_Provided material_:
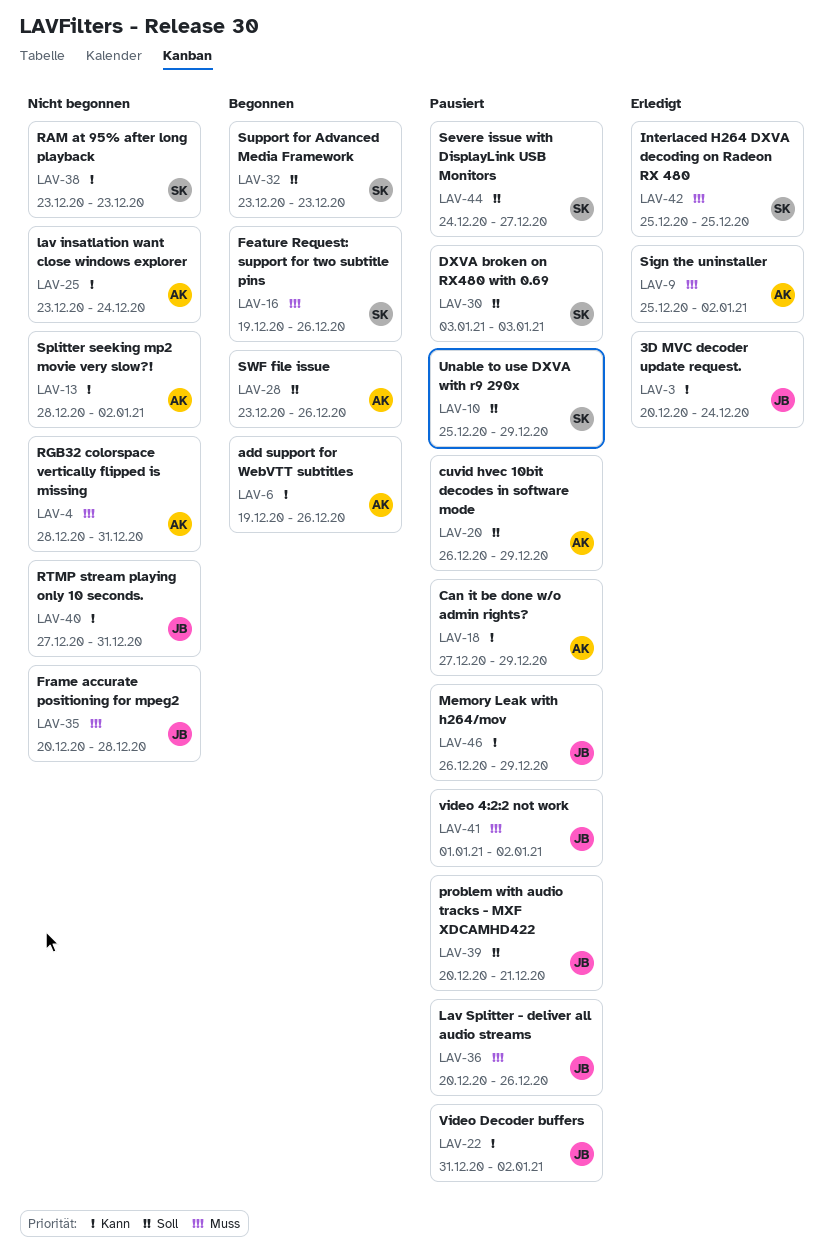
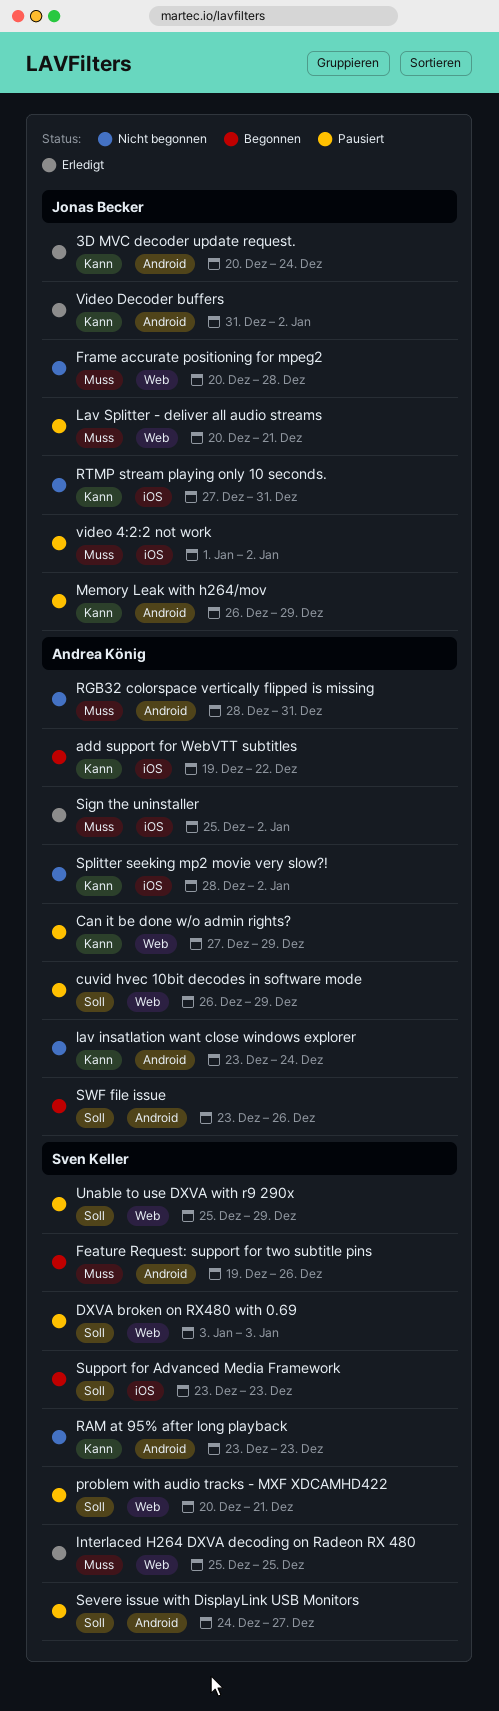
add support for WebVTT subtitles, due: Dec 26 -> Dec 22
Lav Splitter - deliver all audio streams, due: Dec 26 -> Dec 21
problem with audio tracks - MXF XDCAMHD422, owner: Jonas Becker -> Sven Keller
Video Decoder buffers, status: Pausiert -> Erledigt

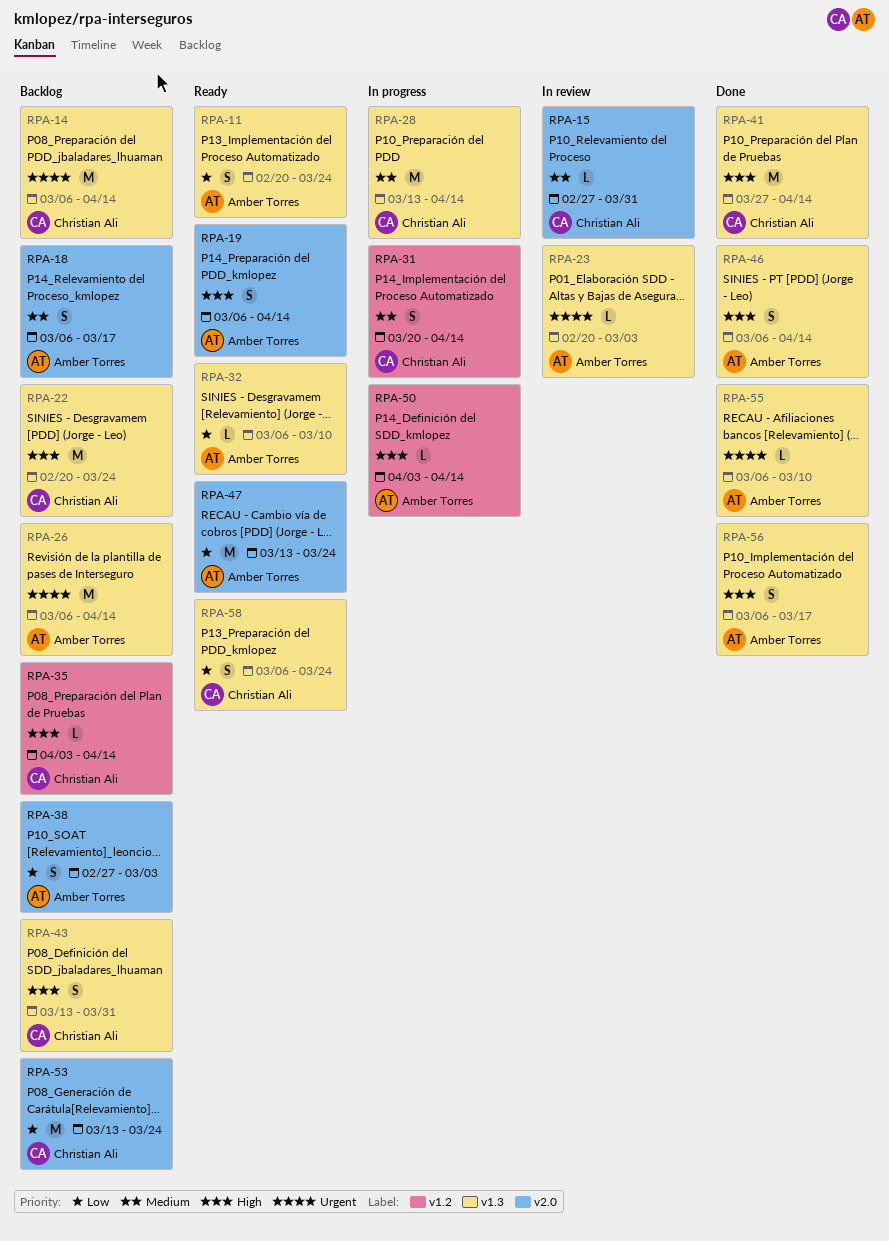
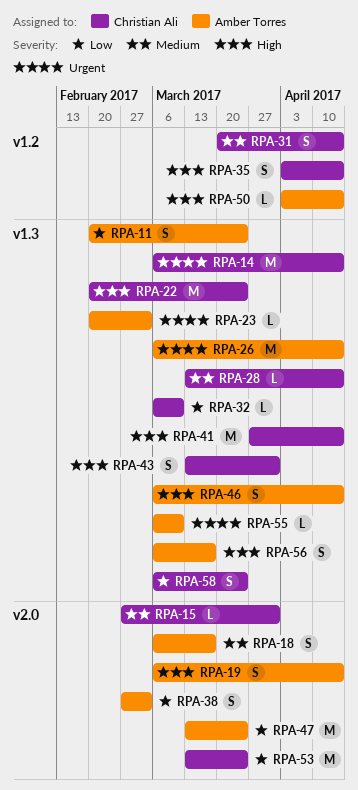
RPA-28, estimate: M -> L
RPA-32, owner: Amber Torres -> Christian Ali
RPA-35, estimate: L -> S

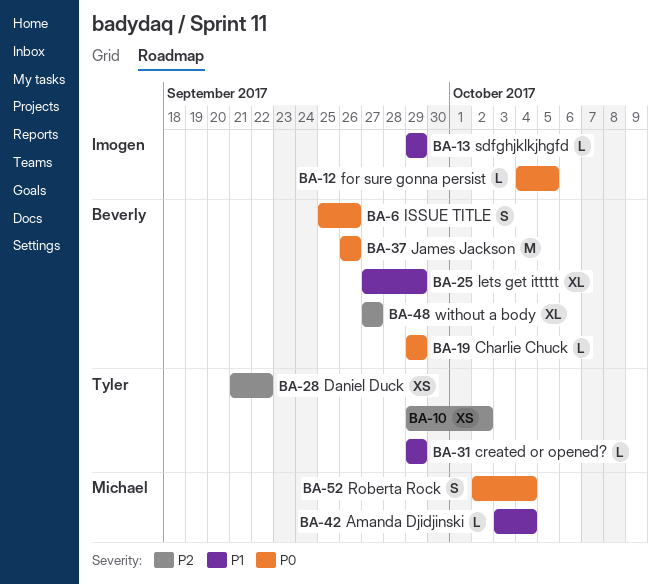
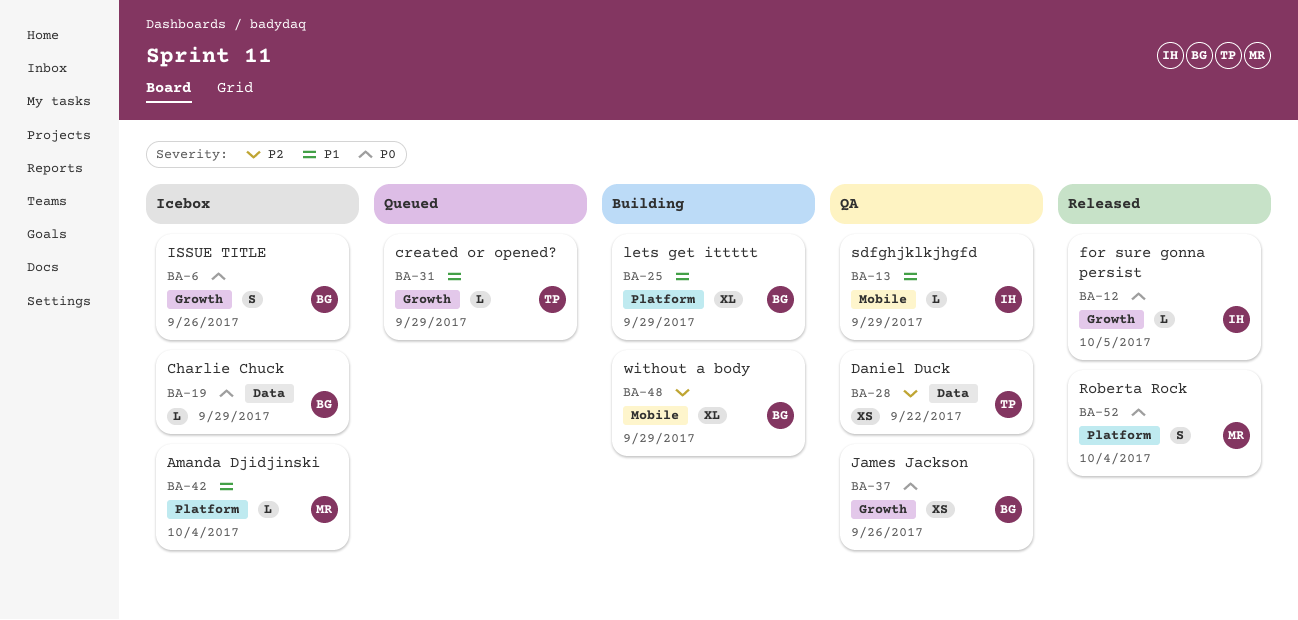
BA-10: present -> none
BA-37, estimate: M -> XS
BA-48, due: Sep 27 -> Sep 29

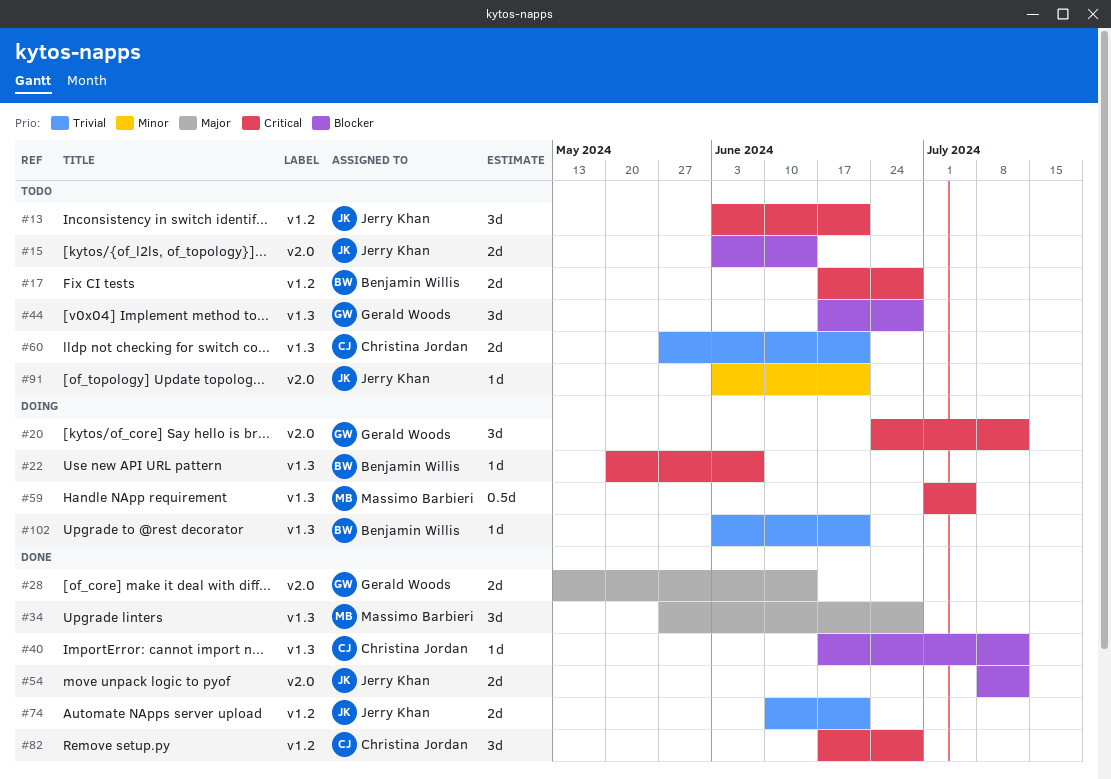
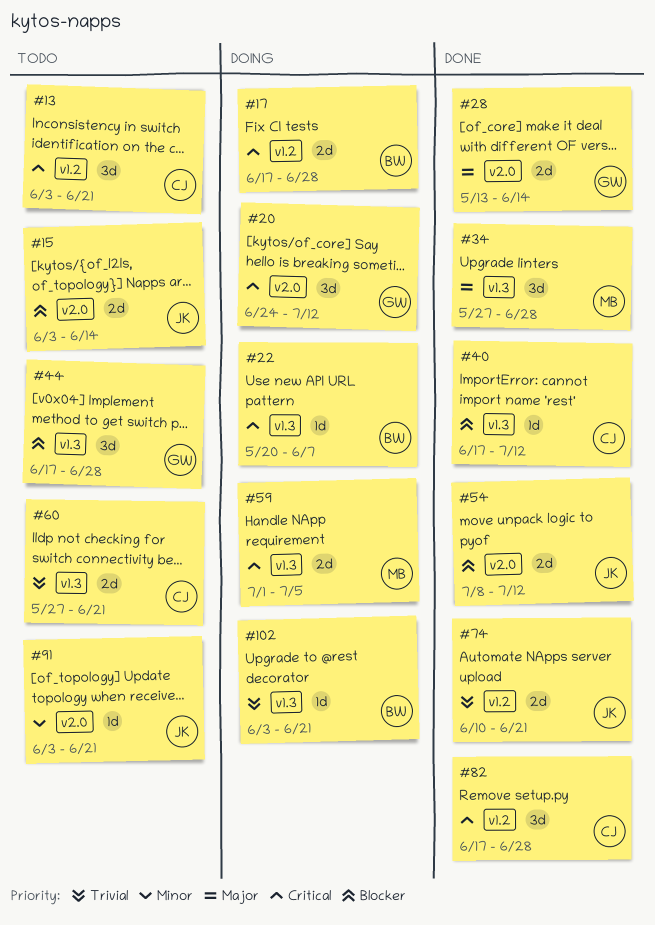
#13, owner: Jerry Khan -> Christina Jordan
#17, status: Todo -> Doing
#59, estimate: 0.5d -> 2d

_Problem requirements_: From the line containing "RPA-28, estimate: M -> L" to the end of the data above, give those lines again verbatim, with both endpoints included and no images.

_Answer space_:
RPA-28, estimate: M -> L
RPA-32, owner: Amber Torres -> Christian Ali
RPA-35, estimate: L -> S

BA-10: present -> none
BA-37, estimate: M -> XS
BA-48, due: Sep 27 -> Sep 29

#13, owner: Jerry Khan -> Christina Jordan
#17, status: Todo -> Doing
#59, estimate: 0.5d -> 2d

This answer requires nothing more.